→ **EXERCISES**
a. Answer these questions from the article on the halted coal mining health study:
(i) On what date was the letter from the Office of Surface Mining Reclamation and Enforcement dated?
(ii) How much funding did Interior's OSM provide for the academy review?
(iii) At which university is Michael Hendryx now an assistant professor of public health?
b. Reproduce the article on the halted coal mining health study from "Mountaintop removal is" up to and including "around the coalfields.", with no changes.

===== TEXT SECTION

Why Study Problems When You Can Simply Ignore Them?

Photo credit: Getty
Photo credit: Getty

From Esquire

The weirdly iconic role that coal mining played in the last election, and the weirdly iconic role it has played in the administration's rhetoric since then, continues to amaze and astound. In a time in which the reliance on fossil fuels and the subsequent emissions of CO2 have endangered the future of the planet, a successful presidential candidate ran on bringing back a dying industry that, even in its salad days, killed and maimed people with distressing regularities, an industry in which the labor strife was the most serious armed conflict between Americans since Appomattox, and an industry that crippled the economy of several states. This president* ran on the most pro-coal platform of any presidential candidate since Theodore Roosevelt stepped in to mediate the coal strikes in 1905. It was as though we were living through some sort of presidential re-enactors convention.

Of course, in the real world, the coal industry continues to be dangerously unhealthy and environmentally ruinous. So, naturally, having handed environmental policy over to people like EPA director Scott Pruitt, an extraction industry sublet, the way to solve these perennial problems with coal is not to study them any more. The Charleston Gazette-Mail seems somewhat stunned by this development.

In an August 18 letter, the U.S. Department of the Interior's Office of Surface Mining Reclamation and Enforcement informed the National Academies of Sciences, Engineering, and Medicine that it should cease all work on a study of the potential health risks for people living near surface coal mine sites in Central Appalachia. The letter states that the Department has begun an agency-wide review of its grants and cooperative agreements in excess of $100,000, largely as a result of the Department's changing budget situation.

Photo credit: Getty
Photo credit: Getty

Mountaintop removal is probably the worst possible form of coal mining. It is a tantrum of a process that has been known to unleash untold poisons into the water tables in surrounding areas. A month ago, a researcher talked to the National Academy of Sciences and told that panel that enough studies have been conducted to conclude that mountaintop removal mining threatens the health and safety of citizens living in and around the coalfields.

"We know enough," researcher Michael Hendryx told the panel during a meeting in Washington. "If all we do is call for more research, we're asking people to be research subjects without their consent." While at WVU, Hendryx became a target for coal industry criticism when he published dozens of peer-reviewed papers that found coalfield residents living near mountaintop removal operations faced increased risks of cancer, birth defects and premature death, among other health problems. The National Academy of Sciences, with funding from the U.S. Office of Surface Mining Reclamation and Enforcement, is conducting a two-year study of the issue, an exercise that in many ways amounts to a review of scientific papers that Hendryx either authored or inspired with his work at WVU. Hendryx, who is not on the academy panel, now is an assistant professor of public health at the University of Indiana Bloomington.

The project was announced in August 2016 and funding was in place before the Donald Trump administration - which has promised to roll back regulations on the coal industry - took office. State Public Health Commissioner Dr. Rahul Gupta and former state Department of Environmental Protection Secretary Randy Huffman had asked the U.S. Interior Department for help on the issue, and Interior's OSM provided $1 million in funding for the academy review. West Virginia political and governmental leaders have mostly either ignored the growing body of science on mountaintop removal's health effects or tried to belittle the work. Coal industry officials have, likewise, attacked the studies, funding a large effort to discredit the work.

But, if you don't study something, it doesn't really exist. The damage already done to this country and its institutions is going to take decades to fix.

==========
===== RAW DATA

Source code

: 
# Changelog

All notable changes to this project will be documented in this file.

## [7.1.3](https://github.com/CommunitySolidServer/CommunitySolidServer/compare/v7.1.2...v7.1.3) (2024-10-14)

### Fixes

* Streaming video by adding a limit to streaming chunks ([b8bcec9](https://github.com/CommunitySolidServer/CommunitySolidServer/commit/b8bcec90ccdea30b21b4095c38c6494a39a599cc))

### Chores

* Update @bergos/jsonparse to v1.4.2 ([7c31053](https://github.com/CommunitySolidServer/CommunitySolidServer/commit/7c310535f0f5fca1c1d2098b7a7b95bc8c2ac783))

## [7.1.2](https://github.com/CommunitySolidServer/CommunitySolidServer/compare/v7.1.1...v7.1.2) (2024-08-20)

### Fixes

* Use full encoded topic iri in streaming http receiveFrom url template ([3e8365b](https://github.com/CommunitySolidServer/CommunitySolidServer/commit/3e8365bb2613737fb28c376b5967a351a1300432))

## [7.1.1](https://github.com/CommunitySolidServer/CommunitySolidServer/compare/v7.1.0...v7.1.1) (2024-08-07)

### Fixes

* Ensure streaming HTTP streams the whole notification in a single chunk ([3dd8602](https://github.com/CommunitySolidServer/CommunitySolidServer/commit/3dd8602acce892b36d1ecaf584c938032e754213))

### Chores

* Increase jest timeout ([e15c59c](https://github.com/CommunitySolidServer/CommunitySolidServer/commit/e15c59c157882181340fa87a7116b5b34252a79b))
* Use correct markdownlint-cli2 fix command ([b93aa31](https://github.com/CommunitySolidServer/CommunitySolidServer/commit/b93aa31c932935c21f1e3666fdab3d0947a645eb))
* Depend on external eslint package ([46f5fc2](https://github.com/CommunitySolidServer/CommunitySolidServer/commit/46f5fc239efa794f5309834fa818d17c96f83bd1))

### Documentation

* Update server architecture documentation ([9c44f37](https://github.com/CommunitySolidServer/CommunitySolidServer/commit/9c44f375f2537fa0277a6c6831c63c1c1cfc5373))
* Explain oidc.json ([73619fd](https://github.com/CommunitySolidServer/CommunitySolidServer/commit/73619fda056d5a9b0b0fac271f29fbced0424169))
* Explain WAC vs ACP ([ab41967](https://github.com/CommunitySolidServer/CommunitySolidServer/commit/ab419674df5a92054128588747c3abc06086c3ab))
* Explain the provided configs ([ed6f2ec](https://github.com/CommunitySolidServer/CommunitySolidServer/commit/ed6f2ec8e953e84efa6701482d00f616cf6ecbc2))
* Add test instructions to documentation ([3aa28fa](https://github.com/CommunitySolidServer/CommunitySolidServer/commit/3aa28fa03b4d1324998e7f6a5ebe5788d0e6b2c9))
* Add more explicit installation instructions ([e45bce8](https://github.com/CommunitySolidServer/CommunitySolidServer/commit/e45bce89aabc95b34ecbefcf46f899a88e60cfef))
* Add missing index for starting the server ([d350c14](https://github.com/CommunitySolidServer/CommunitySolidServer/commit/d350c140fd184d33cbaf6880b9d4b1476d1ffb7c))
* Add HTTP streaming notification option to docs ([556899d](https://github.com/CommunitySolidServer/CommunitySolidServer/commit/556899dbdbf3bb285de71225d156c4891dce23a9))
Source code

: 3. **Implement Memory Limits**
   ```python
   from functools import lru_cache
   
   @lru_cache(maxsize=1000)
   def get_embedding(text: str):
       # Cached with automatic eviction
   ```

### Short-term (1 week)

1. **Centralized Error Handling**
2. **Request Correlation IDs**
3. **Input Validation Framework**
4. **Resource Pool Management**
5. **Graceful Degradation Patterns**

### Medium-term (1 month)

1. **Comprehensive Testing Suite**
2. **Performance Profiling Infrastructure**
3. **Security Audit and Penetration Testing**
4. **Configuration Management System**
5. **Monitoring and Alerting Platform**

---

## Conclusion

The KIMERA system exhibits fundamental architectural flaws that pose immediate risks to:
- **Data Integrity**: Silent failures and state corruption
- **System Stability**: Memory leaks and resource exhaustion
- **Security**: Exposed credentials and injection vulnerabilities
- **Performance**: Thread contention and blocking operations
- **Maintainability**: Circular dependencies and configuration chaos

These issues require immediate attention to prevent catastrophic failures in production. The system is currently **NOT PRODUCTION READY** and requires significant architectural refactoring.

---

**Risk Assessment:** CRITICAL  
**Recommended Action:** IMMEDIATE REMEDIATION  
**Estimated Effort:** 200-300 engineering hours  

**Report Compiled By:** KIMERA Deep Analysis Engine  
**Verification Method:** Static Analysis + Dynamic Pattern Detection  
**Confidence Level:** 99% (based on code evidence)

==========

→ **ANSWERS BY ITEM**
a.
(i) August 18
(ii) $1 million
(iii) The University of Indiana Bloomington

b.
Mountaintop removal is probably the worst possible form of coal mining. It is a tantrum of a process that has been known to unleash untold poisons into the water tables in surrounding areas. A month ago, a researcher talked to the National Academy of Sciences and told that panel that enough studies have been conducted to conclude that mountaintop removal mining threatens the health and safety of citizens living in and around the coalfields.